WORK INSTRUCTION
Your copy of the entries below should hold exactly the lines from the one containing "Tokyo, born from the BMX media platform" to the one containing "POST RECENTI", inclusive, and no pictures.

[Data entries]
+ + +

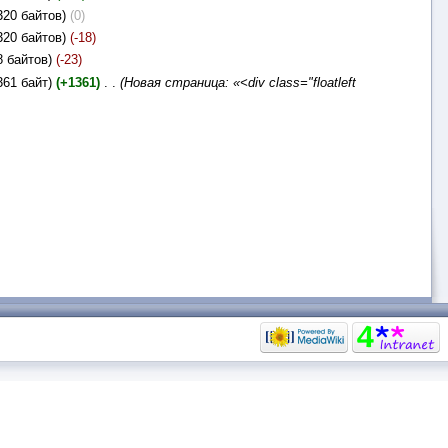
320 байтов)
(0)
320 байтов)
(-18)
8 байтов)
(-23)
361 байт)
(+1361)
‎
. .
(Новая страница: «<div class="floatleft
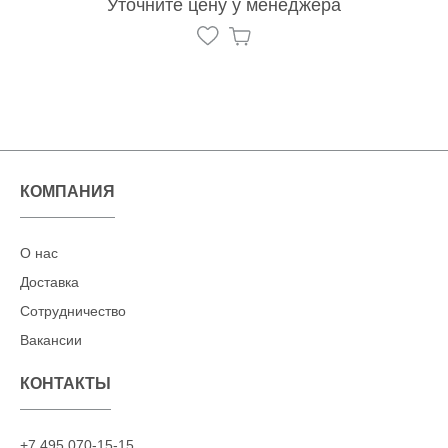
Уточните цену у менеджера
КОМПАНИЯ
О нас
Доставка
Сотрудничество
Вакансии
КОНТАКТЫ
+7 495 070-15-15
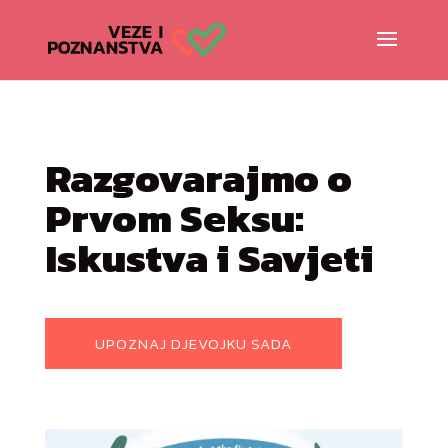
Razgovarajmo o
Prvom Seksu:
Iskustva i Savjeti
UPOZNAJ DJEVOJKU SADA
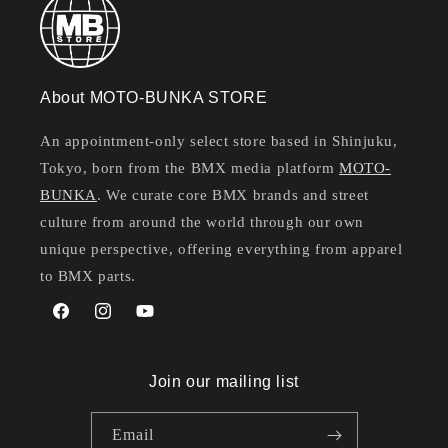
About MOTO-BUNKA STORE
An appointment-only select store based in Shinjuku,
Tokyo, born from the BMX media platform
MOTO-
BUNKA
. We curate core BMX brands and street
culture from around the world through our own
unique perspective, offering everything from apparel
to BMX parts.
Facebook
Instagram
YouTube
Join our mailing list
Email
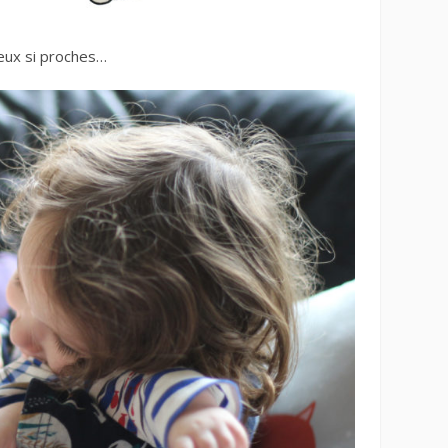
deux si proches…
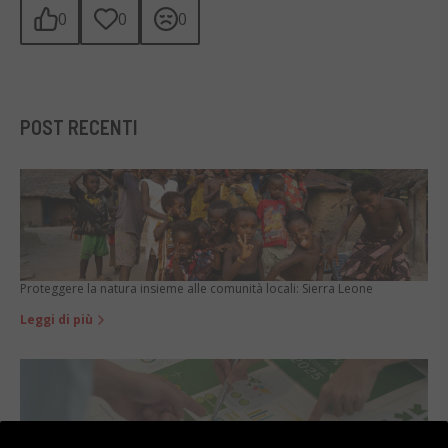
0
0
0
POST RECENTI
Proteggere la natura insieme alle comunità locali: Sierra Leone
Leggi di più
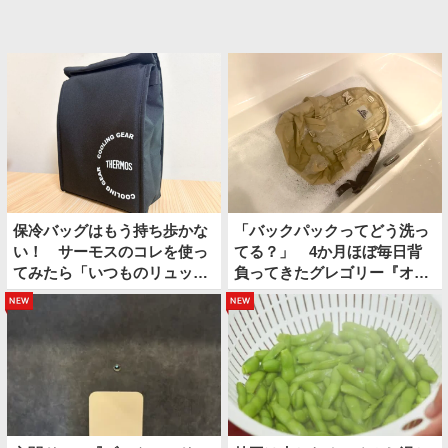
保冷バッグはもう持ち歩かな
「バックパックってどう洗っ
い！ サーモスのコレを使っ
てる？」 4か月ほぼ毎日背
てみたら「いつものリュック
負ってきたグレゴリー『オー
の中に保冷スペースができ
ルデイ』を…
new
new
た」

+ + +

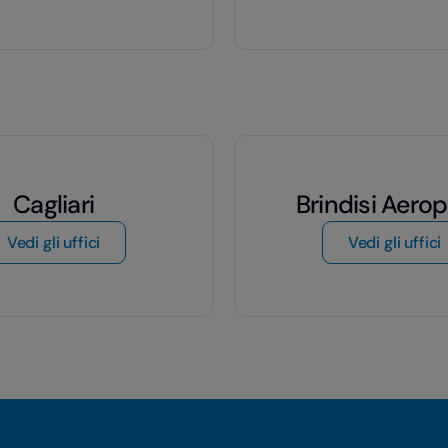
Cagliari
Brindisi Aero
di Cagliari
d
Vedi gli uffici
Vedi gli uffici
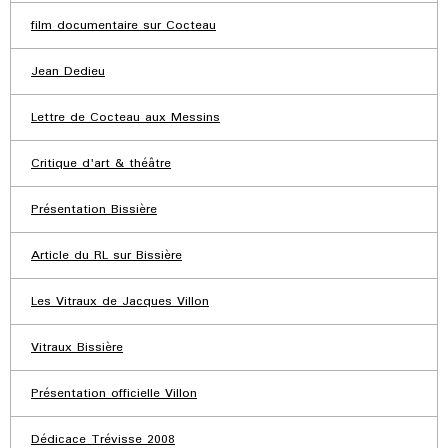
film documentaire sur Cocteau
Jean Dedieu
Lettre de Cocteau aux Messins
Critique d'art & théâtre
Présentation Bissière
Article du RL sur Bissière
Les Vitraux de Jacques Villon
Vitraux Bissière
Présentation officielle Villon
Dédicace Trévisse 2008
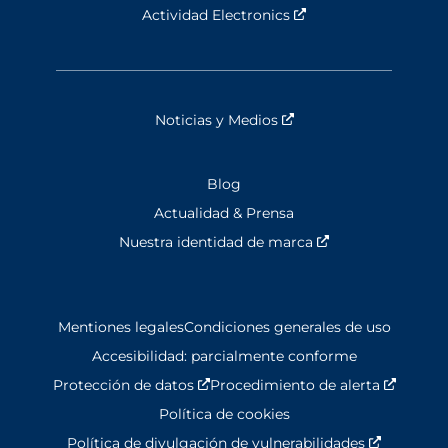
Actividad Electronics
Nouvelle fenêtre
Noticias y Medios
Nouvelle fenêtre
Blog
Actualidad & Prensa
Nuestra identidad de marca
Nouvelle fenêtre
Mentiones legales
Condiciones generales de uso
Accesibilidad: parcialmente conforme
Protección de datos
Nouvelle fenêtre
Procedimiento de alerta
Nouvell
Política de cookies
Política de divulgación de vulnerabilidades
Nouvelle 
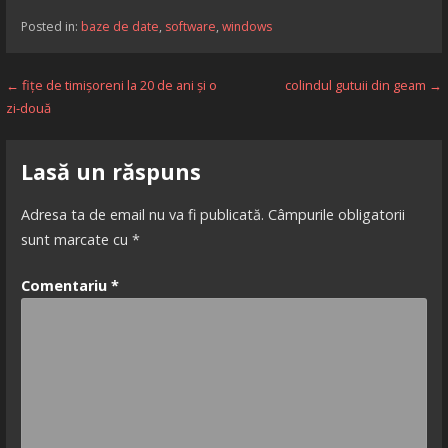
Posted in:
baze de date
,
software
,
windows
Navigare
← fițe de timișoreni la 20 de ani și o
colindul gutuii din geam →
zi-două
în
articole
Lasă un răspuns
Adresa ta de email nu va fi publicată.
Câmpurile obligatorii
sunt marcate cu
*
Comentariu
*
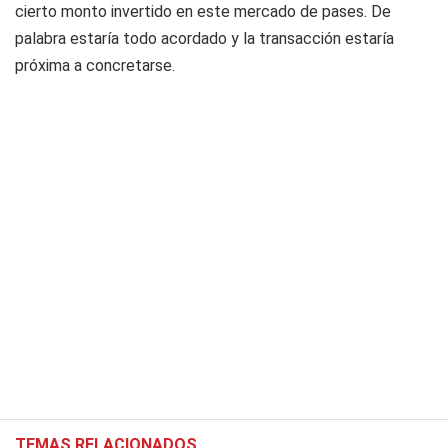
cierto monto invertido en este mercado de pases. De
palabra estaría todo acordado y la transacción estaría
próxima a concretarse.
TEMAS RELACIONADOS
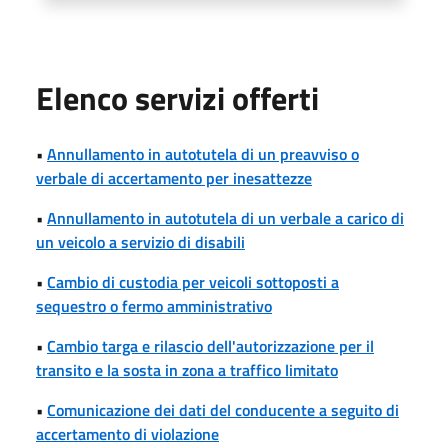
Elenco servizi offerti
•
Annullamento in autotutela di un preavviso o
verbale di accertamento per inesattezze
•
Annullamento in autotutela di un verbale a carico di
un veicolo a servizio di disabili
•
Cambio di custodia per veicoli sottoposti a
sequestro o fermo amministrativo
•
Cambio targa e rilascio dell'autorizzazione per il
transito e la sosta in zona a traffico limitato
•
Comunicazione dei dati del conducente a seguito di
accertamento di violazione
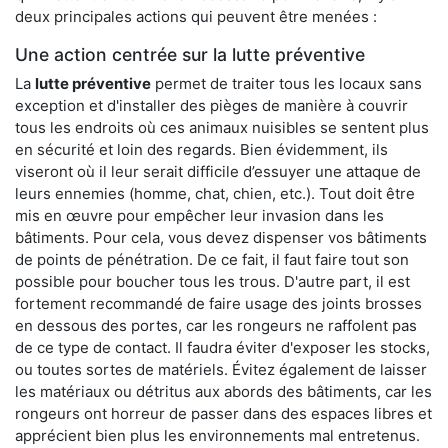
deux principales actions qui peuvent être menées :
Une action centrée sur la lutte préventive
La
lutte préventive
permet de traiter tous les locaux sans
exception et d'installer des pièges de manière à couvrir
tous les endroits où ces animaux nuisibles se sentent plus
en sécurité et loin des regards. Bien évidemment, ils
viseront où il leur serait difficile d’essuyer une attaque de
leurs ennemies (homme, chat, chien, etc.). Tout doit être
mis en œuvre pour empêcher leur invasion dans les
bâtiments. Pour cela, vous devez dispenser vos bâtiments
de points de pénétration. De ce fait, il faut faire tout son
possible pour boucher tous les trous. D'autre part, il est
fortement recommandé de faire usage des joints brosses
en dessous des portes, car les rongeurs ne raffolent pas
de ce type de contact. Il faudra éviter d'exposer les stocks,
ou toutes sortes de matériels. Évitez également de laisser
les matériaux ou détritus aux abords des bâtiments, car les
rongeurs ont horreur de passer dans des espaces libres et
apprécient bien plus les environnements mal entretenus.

+ + +

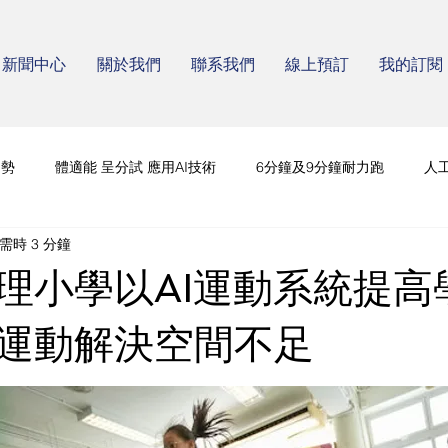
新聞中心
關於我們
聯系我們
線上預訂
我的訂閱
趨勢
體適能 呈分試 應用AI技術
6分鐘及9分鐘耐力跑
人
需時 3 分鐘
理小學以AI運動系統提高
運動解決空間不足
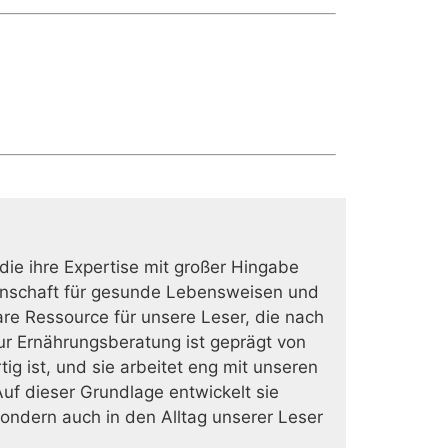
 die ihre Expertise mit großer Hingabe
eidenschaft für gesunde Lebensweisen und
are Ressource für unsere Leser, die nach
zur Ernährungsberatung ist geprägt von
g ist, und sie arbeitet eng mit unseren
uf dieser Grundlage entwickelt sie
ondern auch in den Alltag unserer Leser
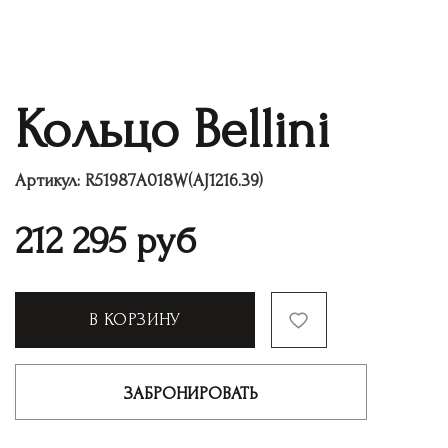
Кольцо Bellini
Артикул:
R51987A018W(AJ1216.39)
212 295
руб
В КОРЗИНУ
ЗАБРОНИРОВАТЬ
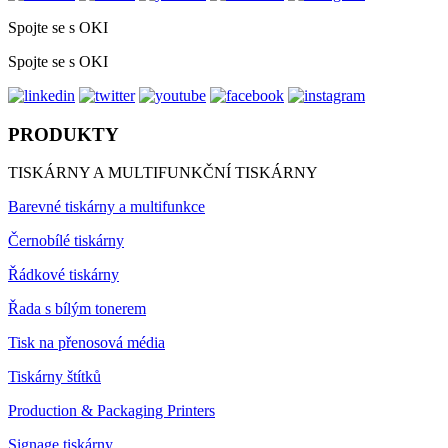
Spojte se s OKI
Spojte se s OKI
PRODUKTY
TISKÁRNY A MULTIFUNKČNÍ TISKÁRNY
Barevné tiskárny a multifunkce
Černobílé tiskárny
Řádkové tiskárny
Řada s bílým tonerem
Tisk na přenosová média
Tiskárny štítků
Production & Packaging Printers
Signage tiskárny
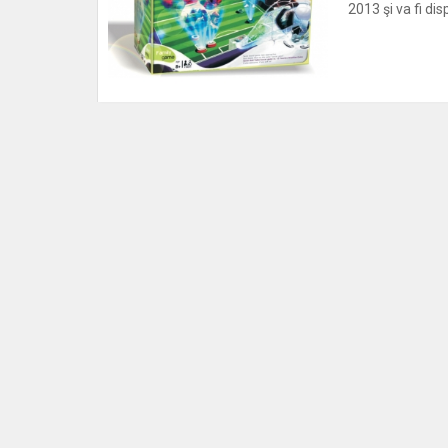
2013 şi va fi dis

+ + +

RESPONSE BELOW
Tokyo, born from the BMX media platform
MOTO-
BUNKA
. We curate core BMX brands and street
culture from around the world through our own
unique perspective, offering everything from apparel
to BMX parts.
Facebook
Instagram
YouTube
Join our mailing list
Email
deux si proches…
0
0
0
POST RECENTI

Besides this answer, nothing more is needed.